Cerca de 60% dos produtores que atendem a marca são familiares, meeiros ou pequenos. A idade média é de 59 anos. Pelo menos 25% nunca frequentaram a escola e 50% têm o ensino fundamental incompleto. “Felizmente, mais de 80% dos produtores da Dengo já atingem hoje uma remuneração decente, o que chamamos de living income. A realidade da cadeia é bem diferente.

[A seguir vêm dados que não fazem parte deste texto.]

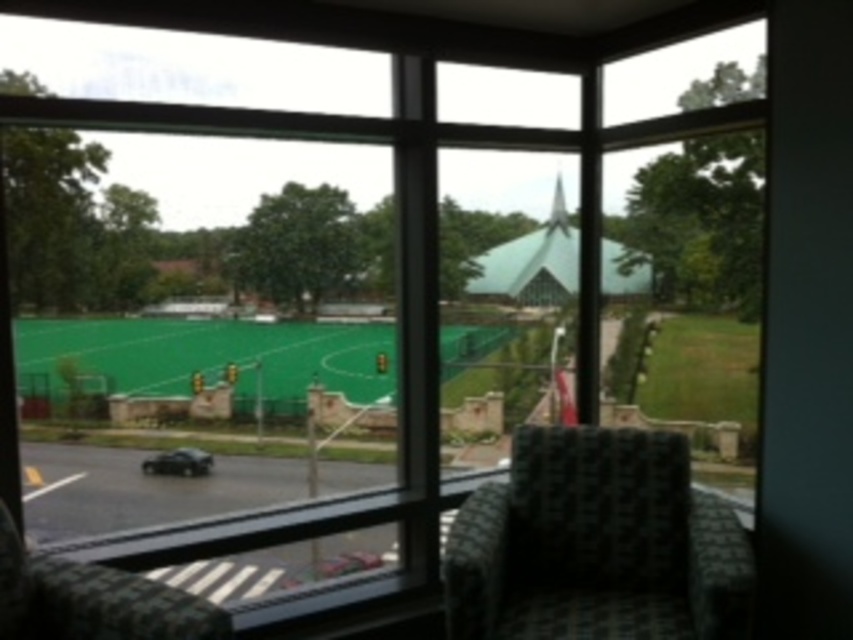
You are sitting in the patterned fabric chair at lower left and want to see the triangular roof building in the background. Is the green artificial turf at center blocking your view?

The green artificial turf at center is positioned over the patterned fabric chair at lower left, so it would block your view of the triangular roof building in the background.

You are an interior designer planning to place a new sofa in the room. The room has a green artificial turf at center and a patterned fabric chair at lower left. Which object takes up more space in the room?

The green artificial turf at center takes up more space in the room as it is bigger than the patterned fabric chair at lower left.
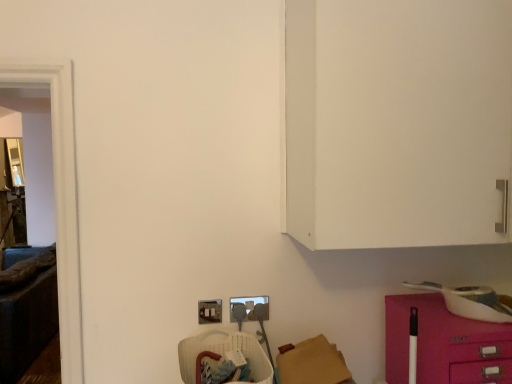
Question: From the image's perspective, is transparent glass door at left beneath metallic silver electric outlet at lower center, which is the 2th electric outlet from right to left?

Choices:
 (A) no
 (B) yes

Answer: (A)

Question: From the image's perspective, would you say transparent glass door at left is positioned over metallic silver electric outlet at lower center, which is the 2th electric outlet from right to left?

Choices:
 (A) yes
 (B) no

Answer: (A)

Question: Can you confirm if transparent glass door at left is thinner than metallic silver electric outlet at lower center, arranged as the 1th electric outlet when viewed from the left?

Choices:
 (A) yes
 (B) no

Answer: (B)

Question: Is transparent glass door at left positioned far away from metallic silver electric outlet at lower center, which is the 2th electric outlet from right to left?

Choices:
 (A) no
 (B) yes

Answer: (A)

Question: From a real-world perspective, is transparent glass door at left physically above metallic silver electric outlet at lower center, which is the 2th electric outlet from right to left?

Choices:
 (A) yes
 (B) no

Answer: (A)

Question: Does transparent glass door at left turn towards metallic silver electric outlet at lower center, arranged as the 1th electric outlet when viewed from the left?

Choices:
 (A) yes
 (B) no

Answer: (B)

Question: Does translucent plastic basket at lower center have a greater height compared to transparent glass door at left?

Choices:
 (A) no
 (B) yes

Answer: (A)

Question: Is translucent plastic basket at lower center aimed at transparent glass door at left?

Choices:
 (A) no
 (B) yes

Answer: (A)

Question: Does translucent plastic basket at lower center have a lesser height compared to transparent glass door at left?

Choices:
 (A) yes
 (B) no

Answer: (A)

Question: From the image's perspective, is translucent plastic basket at lower center under transparent glass door at left?

Choices:
 (A) yes
 (B) no

Answer: (A)

Question: Is translucent plastic basket at lower center located outside transparent glass door at left?

Choices:
 (A) no
 (B) yes

Answer: (B)

Question: From a real-world perspective, is translucent plastic basket at lower center physically above transparent glass door at left?

Choices:
 (A) no
 (B) yes

Answer: (A)

Question: From the image's perspective, is metallic silver electric outlet at lower center, which is the 2th electric outlet from right to left, beneath pink glossy drawer at lower right?

Choices:
 (A) yes
 (B) no

Answer: (B)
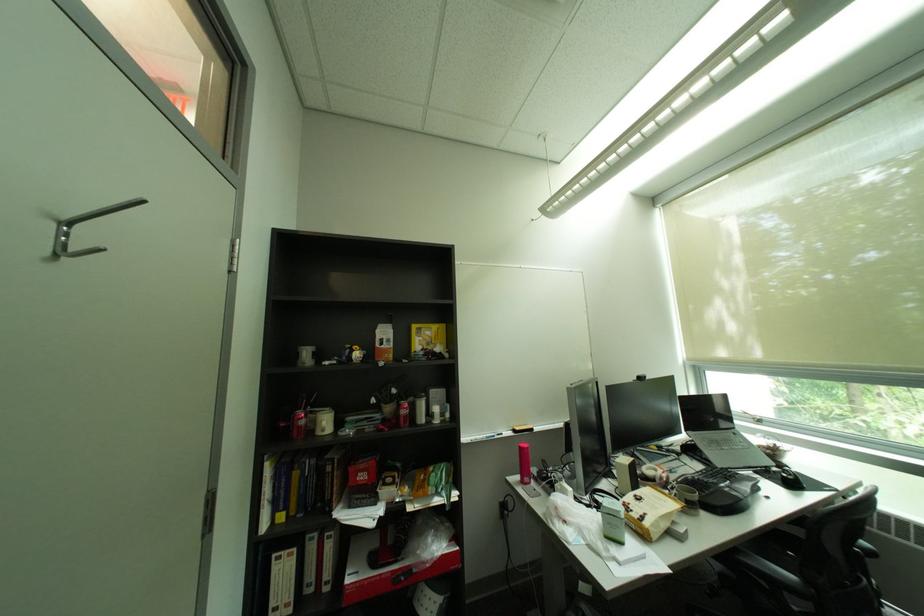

Mais da metade dos produtores vive com um salário mínimo ou menos para sustentar uma família de três a quatro pessoas”, afirma o CEO.

O preço da sustentabilidade

Além de oferecer assistência técnica gratuita para o processamento dos frutos, o que ajuda na evolução das práticas de seleção, fermentação e secagem, o grande diferencial da marca está na remuneração dos produtores. “O principal mecanismo de impacto social da Dengo é o pagamento de um prêmio de preço que varia de 70% a 160% acima do valor de mercado”, diz Sartoreli, explicando que o percentual que o produtor recebe é definido de forma comum e transparente, mediante uma tabela de remuneração que leva em conta os critérios de qualidade que uma amostra de lote de cacau recebe, após análise laboratorial no Centro de Inovação do Cacau, em Ilhéus.

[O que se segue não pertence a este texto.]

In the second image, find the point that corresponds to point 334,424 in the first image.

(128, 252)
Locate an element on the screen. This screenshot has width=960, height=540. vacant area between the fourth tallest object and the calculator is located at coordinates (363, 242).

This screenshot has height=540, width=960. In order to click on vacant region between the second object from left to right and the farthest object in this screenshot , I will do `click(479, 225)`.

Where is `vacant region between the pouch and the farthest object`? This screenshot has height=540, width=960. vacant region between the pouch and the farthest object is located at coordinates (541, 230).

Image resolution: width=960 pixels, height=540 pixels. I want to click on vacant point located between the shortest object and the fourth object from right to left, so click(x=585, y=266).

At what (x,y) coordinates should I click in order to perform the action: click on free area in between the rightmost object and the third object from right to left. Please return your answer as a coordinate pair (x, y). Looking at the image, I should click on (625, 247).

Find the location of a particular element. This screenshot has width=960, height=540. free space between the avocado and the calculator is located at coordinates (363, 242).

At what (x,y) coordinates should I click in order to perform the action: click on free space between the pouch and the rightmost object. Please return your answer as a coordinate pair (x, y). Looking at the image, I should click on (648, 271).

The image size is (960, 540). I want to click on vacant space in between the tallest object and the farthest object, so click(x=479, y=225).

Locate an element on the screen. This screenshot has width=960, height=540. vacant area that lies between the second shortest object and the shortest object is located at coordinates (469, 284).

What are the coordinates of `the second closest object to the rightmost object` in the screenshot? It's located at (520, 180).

O cacau, como outras commodities, é negociado na bolsa de valores. Em 2020, os produtores que forneceram cacau à marca receberam 85% a mais que o preço da commodity, segundo Sartoreli. “Estimulamos a agregação de valor como um dos instrumentos para a viabilidade financeira da atividade cacaueira. Combinamos a isto assistência técnica agrícola e facilitação de acesso ao crédito rural”.

A marca faz questão de deixar claro para o consumidor que, ao comprar um dos produtos, ele contribui para a melhora da qualidade de vida dos produtores, sem pagar mais por isso, já que o posicionamento de preços é considerado equivalente ao do segmento premium nacional relevante. “Dizemos que a Dengo é uma ponte entre quem produz e quem consome. Cacau de qualidade, a preço justo, rastreável, com nome e sobrenome”, defende o CEO da Dengo.

E são esses valores que podem levar a marca a conquistar também o mercado internacional. Apesar do contexto atual e incerto devido à pandemia da Covid-19, existem estudos em andamento dentro da empresa. “Acreditamos que o compromisso social e ambiental da marca, seus sabores inusitados e de alta qualidade sejam aderentes aos anseios de consumidores de outros mercados”, conclui Sartoreli.